A riesgo de escandalizar a las buenas conciencias hipócritas que se dan baños de pureza en el agua del sanitario y a los políticamente correctos, preguntamos provocadoramente:

¿Cuántos oaxaqueños y mexicanos morirán de los entre 12.5 y 15 millones sin agua potable para lavarse las manos, por atender tardíamente Morena y la 4T el COVID-19, por la frivolidad presidencial y la falta de medicamentos?

Es postura catastrofista, sí, pero realista y objetiva. No somos irresponsables. INEGI aseguró en 2018 que 44 millones de mexicanos se encontraban sin agua en sus hogares.

Son datos duros gubernamentales del Instituto Nacional de Geografía y Estadística. Estadísticas no siempre creíbles por “maquillados” a la baja.

Un año después, en 2019, cerca de 10 por ciento de la población mexicana no tenía acceso al agua potable; son entre 12.5 y 15 millones de habitantes. Morirán millones de mexicanos vulnerables por vivir en pobreza y extrema pobreza, con graves problemas de salud por padecimientos crónico- degenerativos, a resultas del hambre y desnutrición crónicas que padecen.

Esta semana, con motivo del Día Mundial del Agua, el 22 de marzo, sabremos que en 2020 son más millones de mexicanos y oaxaqueños sin agua, sobre todo del área rural, pero también de zonas marginadas en las grandes ciudades.

“Esas personas padecen problemas de salud y de higiene, ligados a la falta de agua. Tenemos una deuda con ellos”, afirmó Manuel Perló Cohen, investigador y exdirector del Instituto de Investigaciones Sociales (IIS).

De los que sí reciben el líquido, casi 30 por ciento no lo tienen en cantidad ni calidad suficiente. “El derecho al agua se encuentra en nuestra legislación, pero no se cumple”. Como el derecho a la salud, a la alimentación y educación.

Tampoco somos emisarios del pasado y agoreros del desastre para promover la violencia innecesaria, pero sí luchamos, incluso, hasta perder la vida, si es necesario, por el derecho a la legítima defensa que santifica la violencia.

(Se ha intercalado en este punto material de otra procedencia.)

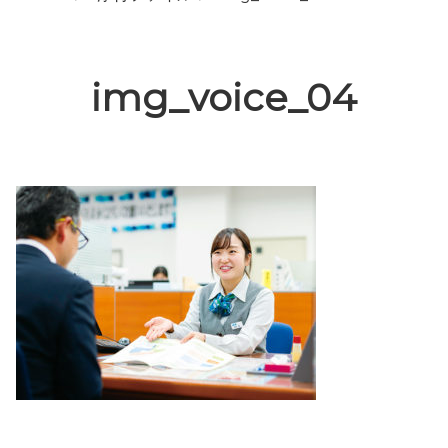
img_voice_04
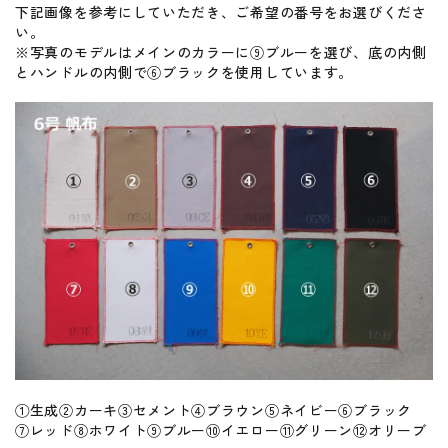
下記画像を参考にしていただき、ご希望の番号をお選びくださ
い。
※写真のモデルはメインのカラーに⑨ブルーを選び、底の内側
とハンドルの内側で⑥ブラックを使用しています。
①生成②カーキ③セメント④ブラウン⑤ネイビー⑥ブラック
⑦レッド⑧ホワイト⑨ブルー⑩イエロー⑪グリーン⑫オリーブ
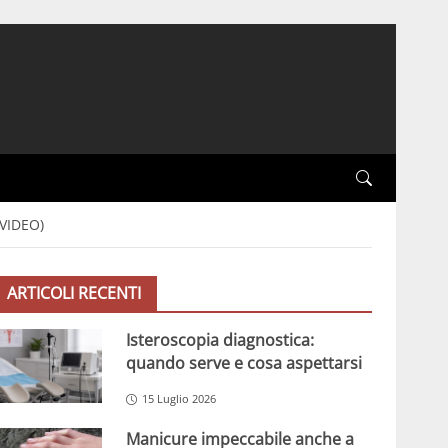
(VIDEO)
ARTICOLI RECENTI
Isteroscopia diagnostica:
quando serve e cosa aspettarsi
15 Luglio 2026
Manicure impeccabile anche a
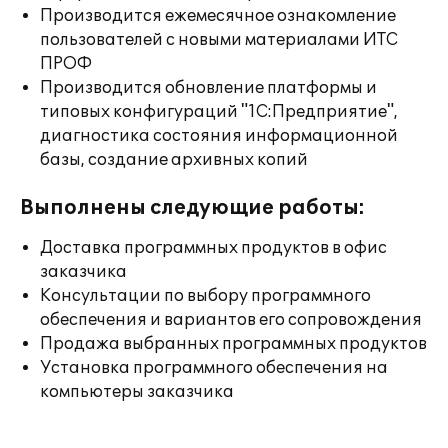
Производится ежемесячное ознакомление
пользователей с новыми материалами ИТС
ПРОФ
Производится обновление платформы и
типовых конфигураций "1С:Предприятие",
диагностика состояния информационной
базы, создание архивных копий
Выполнены следующие работы:
Доставка программных продуктов в офис
заказчика
Консультации по выбору программного
обеспечения и вариантов его сопровождения
Продажа выбранных программных продуктов
Установка программного обеспечения на
компьютеры заказчика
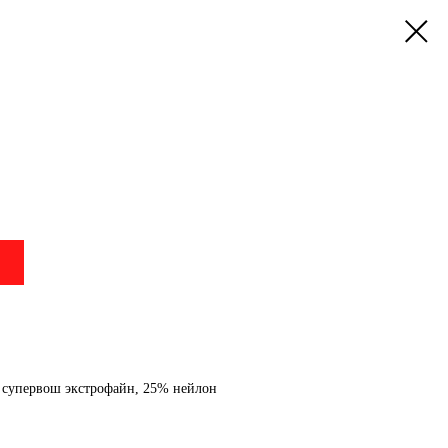
 супервош экстрофайн, 25% нейлон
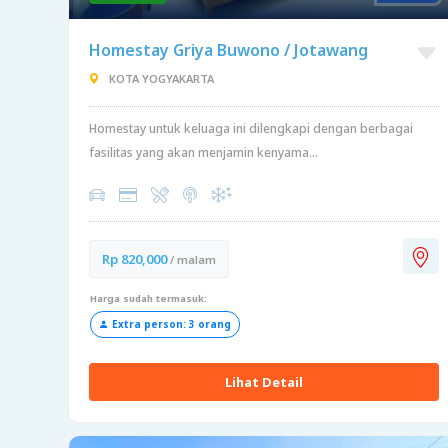
Homestay Griya Buwono / Jotawang
KOTA YOGYAKARTA
Homestay untuk keluaga ini dilengkapi dengan berbagai
fasilitas yang akan menjamin kenyama...
Rp 820,000
/ malam
Harga sudah termasuk:
Extra person: 3 orang
Lihat Detail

Es una actitud tremendista, amarillista y alarmista, sí, como rupturistas que somos, contestatarios e irreverentes. Jamás irresponsables. Nacimos para defender la vida, la libertad y la dignidad humanas, y luchar por la verdad.

Morirán cientos o quizás miles de oaxaqueños en particular y mexicanos en general sin agua, porque para que alguien viva alguien tiene que morir. Es la ley de la compensación, equilibrio y armonía universal. Finalmente, la Ley de los contrarios.

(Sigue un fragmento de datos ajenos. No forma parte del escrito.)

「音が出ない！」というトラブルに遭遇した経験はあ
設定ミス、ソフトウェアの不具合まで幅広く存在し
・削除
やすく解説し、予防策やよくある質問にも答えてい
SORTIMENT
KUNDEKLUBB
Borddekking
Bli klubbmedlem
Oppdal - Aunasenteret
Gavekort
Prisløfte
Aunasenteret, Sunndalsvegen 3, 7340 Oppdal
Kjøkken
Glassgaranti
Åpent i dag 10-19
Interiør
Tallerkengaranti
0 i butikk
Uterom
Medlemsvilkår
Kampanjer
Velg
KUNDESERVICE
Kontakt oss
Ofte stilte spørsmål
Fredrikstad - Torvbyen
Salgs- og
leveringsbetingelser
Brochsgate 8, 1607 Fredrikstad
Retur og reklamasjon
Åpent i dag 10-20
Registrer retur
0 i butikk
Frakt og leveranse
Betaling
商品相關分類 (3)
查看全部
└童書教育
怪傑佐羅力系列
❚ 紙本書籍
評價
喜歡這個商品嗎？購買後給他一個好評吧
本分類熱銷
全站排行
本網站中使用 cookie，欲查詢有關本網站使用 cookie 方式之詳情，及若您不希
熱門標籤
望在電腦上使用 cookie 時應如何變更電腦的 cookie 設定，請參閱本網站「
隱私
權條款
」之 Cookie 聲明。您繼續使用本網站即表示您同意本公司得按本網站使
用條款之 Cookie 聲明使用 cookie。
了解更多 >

Por más grave que sea la pandemia del Coronavirus COVID-19, sin embargo, ése no es el problema, sino que los ganones de siempre serán los gobernantes, funcionarios, políticos en general y sus cómplices, algunos malos empresarios de Morena, que han dejado al pueblo sin medicamentos en las instituciones del sistema nacional de salud.

Todos ellos lucran con las carencias y desgracias humanas. Ahí están las “compras de pánico” en los centros comerciales de la capital oaxaqueña y en todo el país. Negocios a los que, desgraciadamente, no tienen acceso miles y millones de pobres.

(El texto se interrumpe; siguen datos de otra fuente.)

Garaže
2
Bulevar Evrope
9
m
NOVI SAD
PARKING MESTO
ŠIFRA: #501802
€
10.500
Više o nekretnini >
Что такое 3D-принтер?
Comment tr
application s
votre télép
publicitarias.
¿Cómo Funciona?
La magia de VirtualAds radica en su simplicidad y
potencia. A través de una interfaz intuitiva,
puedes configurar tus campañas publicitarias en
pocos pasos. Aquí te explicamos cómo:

Pero ¡Cuidado! Porque pronto sobrevendrá el saqueo de los mismos por los miles y millones de pobres. De ahí a estallidos sociales, a la revolución y a la guerra fratricida solo hay un paso. ¡Y ya rebasamos el siglo que transcurrió entre 1810 y 1910 definido por los imperios!

Los mexicanos y oaxaqueños sabemos quiénes son los gobernantes, funcionaros y políticos propietarios de las embotelladoras de agua pero, sobre todo, de los cientos y miles de pipas abastecedoras de agua para consumo humano, que monopolizan el suministro.

Pipas que en la capital oaxaqueña no solo suministran agua en las colonias populares que carecen de acceso al vital líquido, sino incluso en las zonas residenciales por la corrupción de los representantes agrarios de los comuneros, como en San Felipe del Agua, residencia de gobernantes, funcionarios y políticos.

Estos gobernantes, funcionaros y políticos, se han apoderado del cauce del río de San Felipe, como es el caso del ex gobernador Ulises Ruiz Ortiz, y del vaso de la Presa Rompepicos, como lo hizo su ex Secretario de Obras Públicas, Eviel Pérez Magaña.

¡Y la población y los ciudadanos lo permitimos! Así ha sido, así es y así será por los siglos de los siglos, mientras las personas en sus categorías sociopolíticas de individuos y ciudadanos, no se organicen masivamente para exigir que se respete y haga respetar la ley.